§ **EXERCISE A**: Which lines of the rows below contain the string "China"? Pull out each of them.

....

Thanks for the interesting blog on an important subject. One thing to note, the Biden administration provided an interim update to the IWG estimates right after the election (the estimate of $52/ton at 3%). The previous Trump estimates only considered domestic damage and used a higher discount rate. The Biden update was challenged in court by Louisiana and nine other states. Other suits were also filed. See https://eelp.law.harvard.edu/2022/05/legal-challenges-to-president-bidens-social-cost-of-greenhouse-gases-estimates/. It’s hard to separate economics and politics in the US.
Max
Thanks for the summary of the paper. I saw this posted by RFF but didn’t have the time to delve into it. Your comments are right on.
I’m not a fan of probability-weighted forecasts–how can we put probabilities on such complex processes? Along your lines of fat-tailed outcomes, I would like to see much more focus on vulnerable outcomes and what we need to do to avoid those. Determining the costs associated with those scenarios are really the most important to focus on. So what if under one scenario climate change results in sunny days, rainy nights and bounty everywhere. We don’t own house insurance for the days that we live in that house carefree–we spend that money to compensate for the disasters.

....

§ **EXERCISE B**: According to the blog comments above, which state joined nine others in challenging the Biden update in court?

....

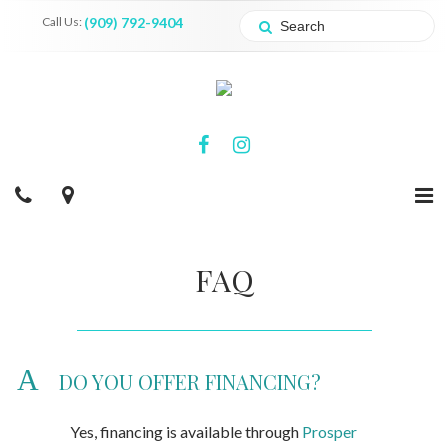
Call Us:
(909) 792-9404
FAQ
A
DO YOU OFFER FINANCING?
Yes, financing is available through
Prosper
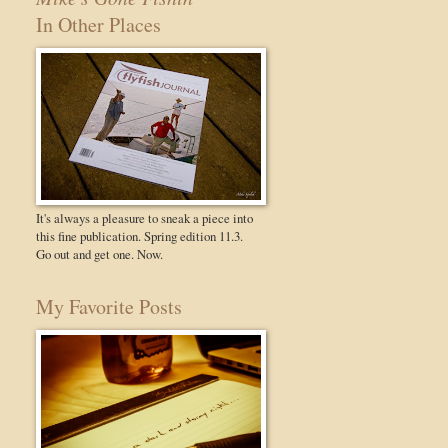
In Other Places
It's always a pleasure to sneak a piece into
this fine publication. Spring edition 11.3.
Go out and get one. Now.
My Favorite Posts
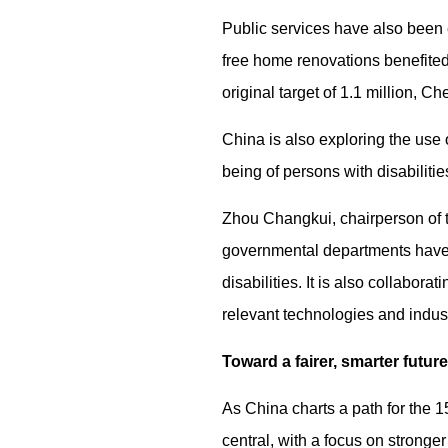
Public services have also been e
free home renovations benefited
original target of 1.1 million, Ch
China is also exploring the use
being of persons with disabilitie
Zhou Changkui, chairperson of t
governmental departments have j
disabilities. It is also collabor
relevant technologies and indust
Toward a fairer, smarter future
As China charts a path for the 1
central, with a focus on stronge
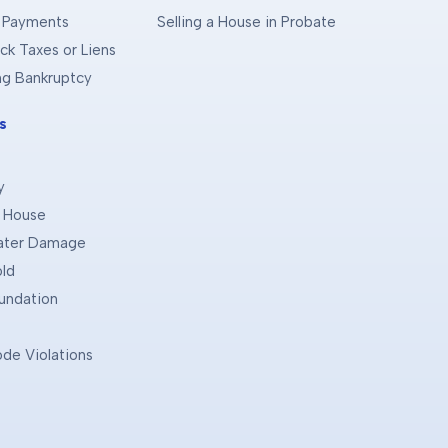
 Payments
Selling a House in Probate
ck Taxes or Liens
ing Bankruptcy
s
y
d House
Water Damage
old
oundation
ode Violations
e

....

§ **EXERCISE ANSWER A**:
China is also exploring the use
As China charts a path for the 1

§ **EXERCISE ANSWER B**: Louisiana